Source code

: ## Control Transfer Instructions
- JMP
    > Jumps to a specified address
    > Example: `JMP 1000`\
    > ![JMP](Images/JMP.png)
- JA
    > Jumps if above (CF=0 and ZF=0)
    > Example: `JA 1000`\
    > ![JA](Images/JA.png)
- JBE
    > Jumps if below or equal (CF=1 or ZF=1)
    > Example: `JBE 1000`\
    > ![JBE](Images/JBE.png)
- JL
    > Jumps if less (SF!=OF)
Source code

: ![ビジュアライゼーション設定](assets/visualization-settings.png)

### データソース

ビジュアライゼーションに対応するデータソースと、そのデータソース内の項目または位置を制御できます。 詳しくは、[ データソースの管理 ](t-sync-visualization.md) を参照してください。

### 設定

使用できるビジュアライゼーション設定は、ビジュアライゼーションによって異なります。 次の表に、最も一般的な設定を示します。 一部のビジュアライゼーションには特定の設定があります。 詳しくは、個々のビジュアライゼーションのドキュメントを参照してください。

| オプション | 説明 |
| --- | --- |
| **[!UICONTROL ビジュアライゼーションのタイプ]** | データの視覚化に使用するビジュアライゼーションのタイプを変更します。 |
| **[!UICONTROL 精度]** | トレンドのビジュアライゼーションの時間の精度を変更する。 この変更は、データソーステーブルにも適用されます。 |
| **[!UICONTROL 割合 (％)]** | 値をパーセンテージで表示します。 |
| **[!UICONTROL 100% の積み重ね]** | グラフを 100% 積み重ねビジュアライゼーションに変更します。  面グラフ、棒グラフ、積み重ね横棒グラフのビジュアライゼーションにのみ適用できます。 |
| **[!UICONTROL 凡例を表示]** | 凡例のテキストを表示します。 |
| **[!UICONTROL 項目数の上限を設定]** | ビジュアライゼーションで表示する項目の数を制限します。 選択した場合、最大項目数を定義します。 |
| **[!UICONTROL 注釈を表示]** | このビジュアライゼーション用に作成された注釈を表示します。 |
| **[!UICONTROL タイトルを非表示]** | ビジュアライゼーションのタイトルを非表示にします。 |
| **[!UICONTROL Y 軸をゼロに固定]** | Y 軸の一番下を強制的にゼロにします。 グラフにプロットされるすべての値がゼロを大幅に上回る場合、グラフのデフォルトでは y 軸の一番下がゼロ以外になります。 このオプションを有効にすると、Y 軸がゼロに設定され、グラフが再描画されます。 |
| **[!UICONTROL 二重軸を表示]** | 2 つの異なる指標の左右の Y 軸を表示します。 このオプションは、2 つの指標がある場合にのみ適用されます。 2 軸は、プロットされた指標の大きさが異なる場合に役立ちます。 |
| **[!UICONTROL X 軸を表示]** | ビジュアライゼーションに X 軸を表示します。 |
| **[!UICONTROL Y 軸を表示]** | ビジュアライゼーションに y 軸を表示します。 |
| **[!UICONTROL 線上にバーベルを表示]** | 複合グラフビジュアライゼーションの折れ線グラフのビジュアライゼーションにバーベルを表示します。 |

━━━

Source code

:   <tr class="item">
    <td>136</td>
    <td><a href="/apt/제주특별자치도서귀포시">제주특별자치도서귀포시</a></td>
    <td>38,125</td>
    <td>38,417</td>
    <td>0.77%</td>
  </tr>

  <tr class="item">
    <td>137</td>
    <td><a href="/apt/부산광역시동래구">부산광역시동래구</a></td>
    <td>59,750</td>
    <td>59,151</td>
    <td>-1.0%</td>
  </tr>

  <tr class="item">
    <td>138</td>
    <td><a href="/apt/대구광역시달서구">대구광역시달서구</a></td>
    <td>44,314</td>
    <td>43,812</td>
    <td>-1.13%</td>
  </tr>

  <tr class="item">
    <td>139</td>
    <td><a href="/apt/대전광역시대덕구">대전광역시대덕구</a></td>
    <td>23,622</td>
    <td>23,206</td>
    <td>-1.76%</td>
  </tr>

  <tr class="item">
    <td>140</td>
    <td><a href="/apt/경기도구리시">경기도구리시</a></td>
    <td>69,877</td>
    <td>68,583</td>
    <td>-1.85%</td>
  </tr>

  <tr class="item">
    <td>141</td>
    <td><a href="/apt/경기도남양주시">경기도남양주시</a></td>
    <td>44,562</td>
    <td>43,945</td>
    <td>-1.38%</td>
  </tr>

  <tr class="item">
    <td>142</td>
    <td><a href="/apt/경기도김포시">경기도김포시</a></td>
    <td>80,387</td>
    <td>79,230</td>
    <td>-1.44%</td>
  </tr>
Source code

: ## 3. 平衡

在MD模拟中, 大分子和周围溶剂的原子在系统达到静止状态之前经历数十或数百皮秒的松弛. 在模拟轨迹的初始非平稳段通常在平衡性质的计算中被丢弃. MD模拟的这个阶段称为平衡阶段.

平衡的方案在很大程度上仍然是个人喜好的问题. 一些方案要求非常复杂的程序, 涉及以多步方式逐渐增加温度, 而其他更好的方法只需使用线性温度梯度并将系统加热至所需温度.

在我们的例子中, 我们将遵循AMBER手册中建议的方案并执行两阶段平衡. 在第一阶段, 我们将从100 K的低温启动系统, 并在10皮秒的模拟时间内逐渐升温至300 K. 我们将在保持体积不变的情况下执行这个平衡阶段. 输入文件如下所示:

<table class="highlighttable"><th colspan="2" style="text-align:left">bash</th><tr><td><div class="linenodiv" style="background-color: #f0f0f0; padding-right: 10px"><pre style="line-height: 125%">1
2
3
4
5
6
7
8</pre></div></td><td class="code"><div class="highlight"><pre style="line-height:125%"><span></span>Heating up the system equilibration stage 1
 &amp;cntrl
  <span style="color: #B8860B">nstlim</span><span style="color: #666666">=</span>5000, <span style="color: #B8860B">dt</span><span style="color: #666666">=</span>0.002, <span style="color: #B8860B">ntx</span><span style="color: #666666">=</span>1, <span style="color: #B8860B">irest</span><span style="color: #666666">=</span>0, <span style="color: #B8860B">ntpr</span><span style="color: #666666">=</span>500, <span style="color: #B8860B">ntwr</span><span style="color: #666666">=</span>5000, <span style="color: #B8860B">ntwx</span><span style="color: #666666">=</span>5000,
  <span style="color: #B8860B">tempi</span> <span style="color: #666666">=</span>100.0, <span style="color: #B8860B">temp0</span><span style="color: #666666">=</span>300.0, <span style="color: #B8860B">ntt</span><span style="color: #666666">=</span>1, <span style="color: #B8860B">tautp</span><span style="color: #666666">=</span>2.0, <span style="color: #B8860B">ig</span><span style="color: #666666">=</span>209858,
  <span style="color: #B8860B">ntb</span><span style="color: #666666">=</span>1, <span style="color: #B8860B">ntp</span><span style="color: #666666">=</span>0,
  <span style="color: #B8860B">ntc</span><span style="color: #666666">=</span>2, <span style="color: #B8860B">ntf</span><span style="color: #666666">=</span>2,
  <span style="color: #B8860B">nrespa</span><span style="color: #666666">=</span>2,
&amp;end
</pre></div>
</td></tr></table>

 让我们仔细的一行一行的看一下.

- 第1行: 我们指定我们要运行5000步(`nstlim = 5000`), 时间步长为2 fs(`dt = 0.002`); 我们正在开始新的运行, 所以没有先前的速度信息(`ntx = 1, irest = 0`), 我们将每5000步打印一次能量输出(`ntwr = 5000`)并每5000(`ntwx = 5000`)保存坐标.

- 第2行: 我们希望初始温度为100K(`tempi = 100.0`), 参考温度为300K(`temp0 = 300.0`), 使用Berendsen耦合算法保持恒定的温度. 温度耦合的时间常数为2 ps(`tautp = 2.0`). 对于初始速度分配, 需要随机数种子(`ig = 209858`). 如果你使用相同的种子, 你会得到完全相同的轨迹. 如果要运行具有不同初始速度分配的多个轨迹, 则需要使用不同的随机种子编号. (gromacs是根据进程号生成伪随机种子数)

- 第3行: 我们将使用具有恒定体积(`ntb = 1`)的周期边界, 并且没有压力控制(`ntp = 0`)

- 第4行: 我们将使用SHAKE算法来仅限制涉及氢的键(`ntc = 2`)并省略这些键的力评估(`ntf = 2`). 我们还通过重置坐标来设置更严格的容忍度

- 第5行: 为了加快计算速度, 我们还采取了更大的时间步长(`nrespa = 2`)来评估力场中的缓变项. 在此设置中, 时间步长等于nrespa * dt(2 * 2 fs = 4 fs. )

━━━

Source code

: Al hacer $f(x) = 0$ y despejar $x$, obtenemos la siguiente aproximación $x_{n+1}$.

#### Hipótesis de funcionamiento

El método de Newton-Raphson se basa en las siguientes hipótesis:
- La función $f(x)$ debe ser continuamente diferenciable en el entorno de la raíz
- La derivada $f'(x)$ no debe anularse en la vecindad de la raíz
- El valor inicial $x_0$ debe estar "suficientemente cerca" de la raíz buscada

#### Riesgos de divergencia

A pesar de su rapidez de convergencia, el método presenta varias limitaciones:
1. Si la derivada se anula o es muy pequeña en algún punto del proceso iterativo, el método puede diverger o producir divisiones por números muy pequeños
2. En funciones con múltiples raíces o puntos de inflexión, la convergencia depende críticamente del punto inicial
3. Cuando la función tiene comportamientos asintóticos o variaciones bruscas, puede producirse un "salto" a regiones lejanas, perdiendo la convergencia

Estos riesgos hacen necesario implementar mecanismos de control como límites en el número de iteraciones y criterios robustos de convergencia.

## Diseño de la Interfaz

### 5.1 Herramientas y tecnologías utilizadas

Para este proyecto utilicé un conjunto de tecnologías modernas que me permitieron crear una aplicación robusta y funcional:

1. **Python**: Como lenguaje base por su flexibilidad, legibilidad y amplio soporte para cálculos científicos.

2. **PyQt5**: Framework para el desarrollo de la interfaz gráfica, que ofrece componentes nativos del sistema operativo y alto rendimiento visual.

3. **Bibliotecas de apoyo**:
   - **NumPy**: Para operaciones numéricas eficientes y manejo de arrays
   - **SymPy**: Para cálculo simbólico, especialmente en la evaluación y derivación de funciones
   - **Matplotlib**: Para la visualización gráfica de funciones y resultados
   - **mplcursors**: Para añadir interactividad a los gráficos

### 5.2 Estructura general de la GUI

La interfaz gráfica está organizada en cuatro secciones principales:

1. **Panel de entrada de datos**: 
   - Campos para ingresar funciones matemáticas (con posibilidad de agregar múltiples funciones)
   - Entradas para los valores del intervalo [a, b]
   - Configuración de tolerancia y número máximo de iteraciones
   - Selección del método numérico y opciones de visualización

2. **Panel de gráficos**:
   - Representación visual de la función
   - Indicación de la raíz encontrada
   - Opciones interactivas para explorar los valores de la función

━━━

Assigned task:
Rename "funciones" to "expresiones" in the stretch from the line containing "2. **PyQt5**: Framework" through the line containing "### 5.2 Estructura general de la GUI", and give back only those lines with all else unchanged.

Task answer:
2. **PyQt5**: Framework para el desarrollo de la interfaz gráfica, que ofrece componentes nativos del sistema operativo y alto rendimiento visual.

3. **Bibliotecas de apoyo**:
   - **NumPy**: Para operaciones numéricas eficientes y manejo de arrays
   - **SymPy**: Para cálculo simbólico, especialmente en la evaluación y derivación de expresiones
   - **Matplotlib**: Para la visualización gráfica de expresiones y resultados
   - **mplcursors**: Para añadir interactividad a los gráficos

### 5.2 Estructura general de la GUI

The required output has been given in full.